David Cameron has made it clear that he would not deport any migrant workers already here in the UK, so our already overcrowded island would become a little more crammed with the return of a few thousand ‘golden oldies’. This would likely put strain on both the housing system and the NHS. So there we have it. What would the immediate effects of a Brexit be? Another recession, fuelled by non-confidence in the UK’s trade situation, and the influx of newly deported British emigrants, let alone the renegotiation of trade agreements, reallocation of ownership of European businesses by English businessmen, and untold complications regarding police co-operations with Interpol and Europol.

A British exit from the European Union would affect not just the migrants in the UK and its native citizens, but would also influence the other nations of the EU. Knowing that it’s possible to leave the Union would probably prompt other nations to try to, particularly those most unhappy with their positions in the Union, such as France, Spain and Italy. Only one person would be happy with a fractured Europe, and his name is Vladimir Putin. We’ve already seen his ruthlessness manifest itself in Eastern Ukraine, and with regular ‘military exercises’ taking place in the skies of Lithuania and Sweden, and even the English Channel, Europe needs unity now more than ever.

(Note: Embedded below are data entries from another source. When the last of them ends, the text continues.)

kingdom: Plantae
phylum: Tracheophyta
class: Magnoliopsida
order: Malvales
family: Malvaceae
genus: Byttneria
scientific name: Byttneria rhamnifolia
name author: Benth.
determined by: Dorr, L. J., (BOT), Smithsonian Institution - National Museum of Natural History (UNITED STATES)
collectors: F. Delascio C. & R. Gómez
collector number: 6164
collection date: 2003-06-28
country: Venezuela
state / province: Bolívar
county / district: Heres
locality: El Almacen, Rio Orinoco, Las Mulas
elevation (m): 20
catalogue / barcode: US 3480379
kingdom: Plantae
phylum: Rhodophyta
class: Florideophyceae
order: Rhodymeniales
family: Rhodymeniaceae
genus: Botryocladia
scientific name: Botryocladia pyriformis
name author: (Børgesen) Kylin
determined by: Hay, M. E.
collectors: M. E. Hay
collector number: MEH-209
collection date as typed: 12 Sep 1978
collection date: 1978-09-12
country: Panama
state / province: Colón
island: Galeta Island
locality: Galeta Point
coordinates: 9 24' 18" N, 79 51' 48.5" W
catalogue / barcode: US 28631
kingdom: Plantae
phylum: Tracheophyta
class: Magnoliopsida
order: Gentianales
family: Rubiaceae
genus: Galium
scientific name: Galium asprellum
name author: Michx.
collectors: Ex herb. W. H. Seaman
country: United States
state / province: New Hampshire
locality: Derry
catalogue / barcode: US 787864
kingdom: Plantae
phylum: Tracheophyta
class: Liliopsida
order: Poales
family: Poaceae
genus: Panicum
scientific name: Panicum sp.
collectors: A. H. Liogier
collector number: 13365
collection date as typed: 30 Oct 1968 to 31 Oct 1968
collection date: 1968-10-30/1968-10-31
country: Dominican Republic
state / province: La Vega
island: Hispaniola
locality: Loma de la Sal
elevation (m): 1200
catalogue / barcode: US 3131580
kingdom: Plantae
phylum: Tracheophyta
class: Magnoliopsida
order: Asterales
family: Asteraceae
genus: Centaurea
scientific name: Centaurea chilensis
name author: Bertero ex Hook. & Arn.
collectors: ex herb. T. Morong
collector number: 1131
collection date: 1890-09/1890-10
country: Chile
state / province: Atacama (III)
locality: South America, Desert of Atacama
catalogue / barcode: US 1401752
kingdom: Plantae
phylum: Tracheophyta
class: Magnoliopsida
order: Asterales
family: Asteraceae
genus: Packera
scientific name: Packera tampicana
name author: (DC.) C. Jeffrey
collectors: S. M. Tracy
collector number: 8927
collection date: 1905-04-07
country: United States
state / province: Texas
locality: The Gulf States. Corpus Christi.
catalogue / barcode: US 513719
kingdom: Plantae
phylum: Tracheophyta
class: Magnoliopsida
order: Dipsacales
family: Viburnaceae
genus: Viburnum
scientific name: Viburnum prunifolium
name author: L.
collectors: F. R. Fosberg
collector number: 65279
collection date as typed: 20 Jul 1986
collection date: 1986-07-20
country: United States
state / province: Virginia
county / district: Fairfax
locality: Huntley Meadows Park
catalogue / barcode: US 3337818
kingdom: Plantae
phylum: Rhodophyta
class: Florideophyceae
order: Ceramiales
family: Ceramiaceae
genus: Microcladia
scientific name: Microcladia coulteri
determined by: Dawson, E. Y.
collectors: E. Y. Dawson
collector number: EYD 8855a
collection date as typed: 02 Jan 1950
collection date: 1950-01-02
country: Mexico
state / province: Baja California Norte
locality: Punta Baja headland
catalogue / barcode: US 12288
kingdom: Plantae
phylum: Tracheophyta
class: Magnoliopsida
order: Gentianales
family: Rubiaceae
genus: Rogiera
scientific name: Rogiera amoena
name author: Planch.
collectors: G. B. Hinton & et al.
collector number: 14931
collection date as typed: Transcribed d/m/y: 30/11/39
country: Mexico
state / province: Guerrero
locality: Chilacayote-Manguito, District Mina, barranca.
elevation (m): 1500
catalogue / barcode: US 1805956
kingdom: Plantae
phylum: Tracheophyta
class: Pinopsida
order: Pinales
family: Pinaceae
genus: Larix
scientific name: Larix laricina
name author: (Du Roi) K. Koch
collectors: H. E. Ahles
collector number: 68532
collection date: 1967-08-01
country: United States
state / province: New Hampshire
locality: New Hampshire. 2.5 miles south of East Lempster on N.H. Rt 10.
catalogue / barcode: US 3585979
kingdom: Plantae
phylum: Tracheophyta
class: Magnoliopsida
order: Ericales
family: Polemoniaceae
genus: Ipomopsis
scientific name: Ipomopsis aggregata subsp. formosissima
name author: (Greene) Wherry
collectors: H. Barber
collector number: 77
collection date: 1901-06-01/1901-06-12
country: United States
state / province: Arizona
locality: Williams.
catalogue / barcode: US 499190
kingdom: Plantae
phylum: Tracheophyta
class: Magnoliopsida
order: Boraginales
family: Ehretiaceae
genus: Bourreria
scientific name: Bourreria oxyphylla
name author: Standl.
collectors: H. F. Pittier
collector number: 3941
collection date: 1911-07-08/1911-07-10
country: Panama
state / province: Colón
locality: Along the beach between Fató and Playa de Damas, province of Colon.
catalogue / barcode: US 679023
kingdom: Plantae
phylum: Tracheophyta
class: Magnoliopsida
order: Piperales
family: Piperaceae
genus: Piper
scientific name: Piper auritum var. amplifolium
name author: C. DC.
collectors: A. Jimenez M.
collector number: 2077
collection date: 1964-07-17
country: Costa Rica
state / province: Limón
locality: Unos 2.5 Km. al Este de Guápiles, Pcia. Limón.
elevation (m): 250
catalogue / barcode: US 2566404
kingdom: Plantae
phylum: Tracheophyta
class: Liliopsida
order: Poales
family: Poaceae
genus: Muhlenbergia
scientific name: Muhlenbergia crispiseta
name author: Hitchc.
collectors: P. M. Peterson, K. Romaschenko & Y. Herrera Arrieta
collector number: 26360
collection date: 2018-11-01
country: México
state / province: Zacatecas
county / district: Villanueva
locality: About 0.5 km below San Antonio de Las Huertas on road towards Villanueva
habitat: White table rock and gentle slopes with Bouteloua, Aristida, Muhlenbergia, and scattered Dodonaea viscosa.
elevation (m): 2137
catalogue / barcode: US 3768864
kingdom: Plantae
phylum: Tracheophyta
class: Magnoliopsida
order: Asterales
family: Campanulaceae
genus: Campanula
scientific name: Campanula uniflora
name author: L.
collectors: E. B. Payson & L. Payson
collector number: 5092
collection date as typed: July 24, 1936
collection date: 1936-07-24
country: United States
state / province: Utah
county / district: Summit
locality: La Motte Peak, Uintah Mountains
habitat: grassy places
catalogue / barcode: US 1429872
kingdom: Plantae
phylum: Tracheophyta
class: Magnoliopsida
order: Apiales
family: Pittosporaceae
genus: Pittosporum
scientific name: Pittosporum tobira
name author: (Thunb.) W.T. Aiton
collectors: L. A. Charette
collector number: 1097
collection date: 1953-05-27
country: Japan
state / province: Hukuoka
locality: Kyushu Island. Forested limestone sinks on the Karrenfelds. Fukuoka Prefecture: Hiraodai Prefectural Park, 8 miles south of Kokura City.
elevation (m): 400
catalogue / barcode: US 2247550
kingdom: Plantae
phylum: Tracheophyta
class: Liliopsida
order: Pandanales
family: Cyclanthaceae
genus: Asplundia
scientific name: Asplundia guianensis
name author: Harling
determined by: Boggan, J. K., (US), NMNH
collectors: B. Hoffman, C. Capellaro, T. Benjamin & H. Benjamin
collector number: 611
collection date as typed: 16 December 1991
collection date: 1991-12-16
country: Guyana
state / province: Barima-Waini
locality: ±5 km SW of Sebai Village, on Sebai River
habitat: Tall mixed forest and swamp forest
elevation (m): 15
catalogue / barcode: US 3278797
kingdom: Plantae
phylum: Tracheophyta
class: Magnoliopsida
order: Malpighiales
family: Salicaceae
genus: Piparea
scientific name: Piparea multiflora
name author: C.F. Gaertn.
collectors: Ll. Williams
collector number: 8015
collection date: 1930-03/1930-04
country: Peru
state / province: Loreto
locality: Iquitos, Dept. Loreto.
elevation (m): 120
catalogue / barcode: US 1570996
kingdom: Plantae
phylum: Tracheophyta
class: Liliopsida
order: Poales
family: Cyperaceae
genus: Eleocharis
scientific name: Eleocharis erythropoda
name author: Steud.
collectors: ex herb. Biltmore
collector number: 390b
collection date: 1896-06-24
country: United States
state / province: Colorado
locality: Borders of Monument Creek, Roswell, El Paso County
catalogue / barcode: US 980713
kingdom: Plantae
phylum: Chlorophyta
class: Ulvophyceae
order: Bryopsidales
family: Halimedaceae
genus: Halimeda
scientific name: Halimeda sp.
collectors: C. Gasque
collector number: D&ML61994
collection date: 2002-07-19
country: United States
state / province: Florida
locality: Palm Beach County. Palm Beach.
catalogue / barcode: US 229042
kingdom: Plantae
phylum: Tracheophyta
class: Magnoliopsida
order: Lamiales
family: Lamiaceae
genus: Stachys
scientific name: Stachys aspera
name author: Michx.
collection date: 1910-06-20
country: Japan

There is no denying that there are areas of the EU that cause problems given the current economic situation; recently the tabloid press campaigned against the lack of democracy in EU institutions, something public lawyers have known for years and work daily in courts across the Continent to change. Legislation such as the TTIP agreement paints a clear picture of how the EU has a problem of putting commercial trade interests before democratic representation, but running away won’t help. Surely it would be better to continue to reap the benefits whilst pushing for better democracy, and ensure Europe is competitive, united and prosperous?